How Does Light Absorption Affect the Oscillation Period of a Pendulum?

[Tanya Sharma]

Homework Statement

A small plate of mass m is suspended by a light string of length l .A monochromatic light beam starts falling on it and is completely absorbed. If the energy falling on the plate per unit time is W, then find the time period of oscillation?

Homework Equations

The Attempt at a Solution

I feel the light falling on the disk exerts some force on the disk .If it is a constant force then the equilibrium position is shifted.

But I am unable to relate the energy falling on the plate with the force it exerts.

I would be grateful if someone could help me with the problem.

 

[Saitama]

Homework Statement

A small plate of mass m is suspended by a light string of length l .A monochromatic light beam starts falling on it and is completely absorbed. If the energy falling on the plate per unit time is W, then find the time period of oscillation?

Homework Equations

The Attempt at a Solution

I feel the light falling on the disk exerts some force on the disk .If it is a constant force then the equilibrium position is shifted.

But I am unable to relate the energy falling on the plate with the force it exerts.

I would be grateful if someone could help me with the problem.

Suppose $n$ photons strike the plate per second. Can you work out the change in momentum of these photons and the force acting on the plate?

Do you know of a relation between energy and number of photons?

You should be able to work out the force acting due to photons with the two equations you get.

 

[ehild]

If you have found the average force the light exerts, find the equilibrium position of the plate in terms of W and mg, then the net force on the plate when it is displaced from that equilibrium position. ehild

 

[Tanya Sharma]

Thank you Pranav...

Thanks ehild...

 

[HalfLostAndSearching]

I would approach this problem by first defining some key variables and equations. The time period of oscillation, T, is the time it takes for the pendulum to complete one full swing. It can be calculated using the equation T = 2π√(l/g), where l is the length of the string and g is the acceleration due to gravity.

In this case, the falling light beam is providing energy to the pendulum, causing it to oscillate. The energy, W, falling on the plate per unit time can be expressed as power, P, which is equal to W/t. This power is related to the force, F, exerted on the plate by the light beam through the equation P = Fv, where v is the velocity of the plate.

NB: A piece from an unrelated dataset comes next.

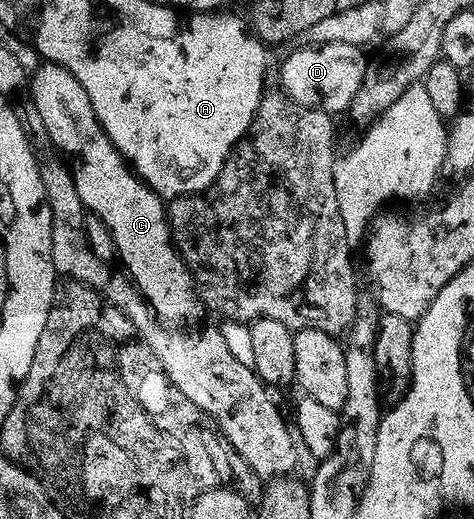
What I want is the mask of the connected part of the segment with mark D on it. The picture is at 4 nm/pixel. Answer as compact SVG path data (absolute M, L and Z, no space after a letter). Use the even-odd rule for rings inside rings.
M343 42L306 44L303 50L294 50L282 62L280 89L302 106L317 106L331 116L349 111L356 92L368 69L367 51L361 46Z

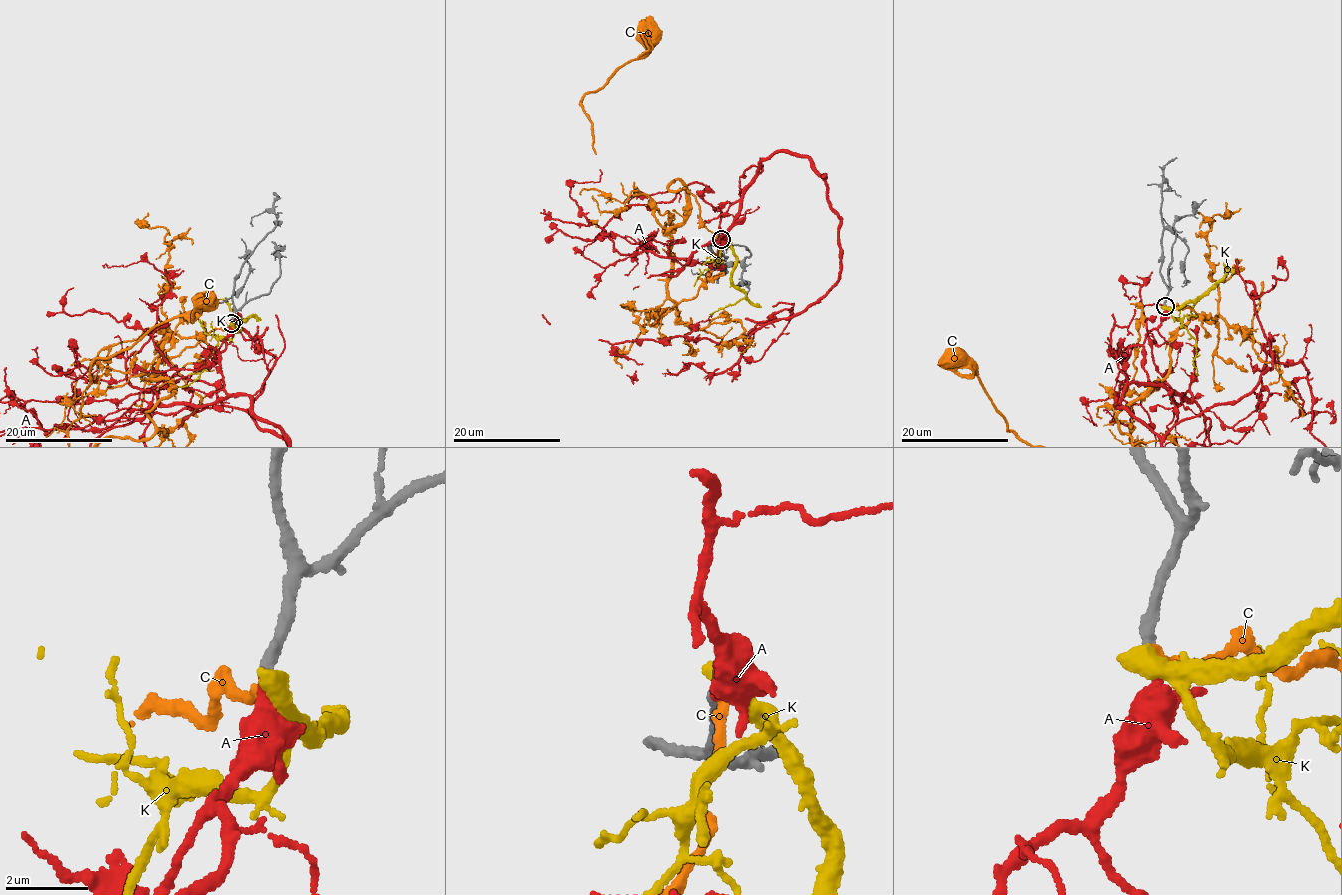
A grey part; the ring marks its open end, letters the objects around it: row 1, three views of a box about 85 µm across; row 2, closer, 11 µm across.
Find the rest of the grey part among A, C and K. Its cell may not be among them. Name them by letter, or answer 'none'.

To determine the force exerted by the light beam, we can use the equation F = dp/dt, where dp is the change in momentum over time. The change in momentum can be calculated using the equation dp = m(vf - vi), where m is the mass of the plate, vf is the final velocity (zero in this case), and vi is the initial velocity (also zero).

Combining these equations, we can express the force exerted by the light beam as F = m(vf - vi)/t. This force will cause the pendulum to oscillate, and we can use the equation F = ma to find the acceleration, a, of the pendulum. Substituting this into the equation for the time period, T = 2π√(l/g), we can solve for T in terms of the variables given in the problem.

Overall, the time period of oscillation will depend on the length of the string, the mass of the plate, the energy falling on the plate per unit time, and the acceleration due to gravity. By manipulating the equations and plugging in the given values, we can find the time period of oscillation for this specific scenario.